To determine the incidence and risk factors for distal symmetric sensory neuropathy (DSN) in people with NIDDM.
Prospective follow-up was conducted from 1988 to 1992 on 231 people free of DSN during the baseline period 1984–1988 (mean follow-up, 4.7 years). Subjects with incident DSN (n = 66) were defined by any two of three criteria: 1) bilateral paresthesia in legs or feet; 2) bilateral decreased or absent ankle reflexes; and/or 3) bilateral decreased or absent cold temperature discrimination in feet. Of all 66 cases, 42 had one positive follow-up visit; 14 cases had 2 positive follow-up visits.
The overall incidence rate of DSN was 6.1 per 100 person-years (95% CI, 4.7–7.8). The rate for Hispanics (n = 164) and non-Hispanic whites (n = 67), adjusted for age, sex, and NIDDM duration, was 5.3 per 100 person-years (95% CI, 3.9–7.0) and 5.0 per 100 person-years (95% CI, 2.8–8.1), respectively. Adjusting for age and sex, higher glycohemoglobin level and lower C-peptide secretion were associated with increased DSN but were no longer predictive after accounting for duration of diabetes.
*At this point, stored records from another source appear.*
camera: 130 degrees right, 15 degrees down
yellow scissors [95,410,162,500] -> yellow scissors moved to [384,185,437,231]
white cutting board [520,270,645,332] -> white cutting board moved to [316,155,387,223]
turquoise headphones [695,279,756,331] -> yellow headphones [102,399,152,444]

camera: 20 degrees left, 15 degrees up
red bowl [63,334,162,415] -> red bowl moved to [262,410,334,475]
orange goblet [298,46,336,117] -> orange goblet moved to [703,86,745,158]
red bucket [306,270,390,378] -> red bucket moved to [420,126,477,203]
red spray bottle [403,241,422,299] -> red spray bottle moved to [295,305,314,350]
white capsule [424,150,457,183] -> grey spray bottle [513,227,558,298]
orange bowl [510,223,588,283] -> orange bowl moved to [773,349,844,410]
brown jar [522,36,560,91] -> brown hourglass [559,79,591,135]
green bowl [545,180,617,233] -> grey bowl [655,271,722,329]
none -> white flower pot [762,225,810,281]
Logistic regression models found significantly increased risk of DSN for insulin treatment, current smoking, and history of myocardial infarction. Duration was related to DSN incidence until insulin treatment was included. Other risk factors, including height, weight, family history of diabetes, peripheral vascular disease, hypertension, urinary albumin, protein:creatinine ratio, retinopathy, and alcohol use, were not significantly related to incident DSN.
Hispanic and non-Hispanic whites with NIDDM have similar risks of DSN. Current cigarette smoking and a history of myocardial infarction may represent independent risk factors for DSN in addition to glycemic control.